Given problem 1 —
Answer these questions from the hamster cage thread, one line each:
(a) What kind of hamsters is the first poster getting?
(b) What price range does the first poster give for a cheap cage?
(c) Which cage does the reply suggest instead?
Given problem 2 —
Based on the hamster cage thread, explain in one to three sentences why the reply recommends a Zoozone over the Crittertrail X.

Source excerpt —
---+---
# Crittertrail X?



## LittleAnimalLover (Jul 27, 2011)

I'm getting Roborovski hamsters. My friend has some and she has the crittertrail X. She says it's great, she just Meshed over the bars? She has extensions and stuff too.

Is this a good cage for robos? And if not, are there any others suitable for robos that ARE CHEAP(£0-£30?). Also, I would be getting to robos


Thank you and any tips on looking after robos greatly appreciated.


----------



## noushka05 (Mar 28, 2008)

ohh ive just had a google at that cage and sorry but its awful, its far to small and really not suitable for any species imo. What about a Zoozone? theyre not too pricey and theres plenty of floor space, which they need..and you'll only need to mesh the lid.


----------



## Guest (Aug 10, 2011)
---+---
Available data —
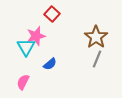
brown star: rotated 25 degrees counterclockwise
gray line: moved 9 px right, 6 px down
---+---
Exercise solution 1 —
(a) Roborovski hamsters
(b) £0-£30
(c) A Zoozone

Exercise solution 2 —
The reply calls the Crittertrail X far too small and not suitable for any species. It suggests a Zoozone because it is not too pricey and has plenty of the floor space the hamsters need, and only its lid would need meshing.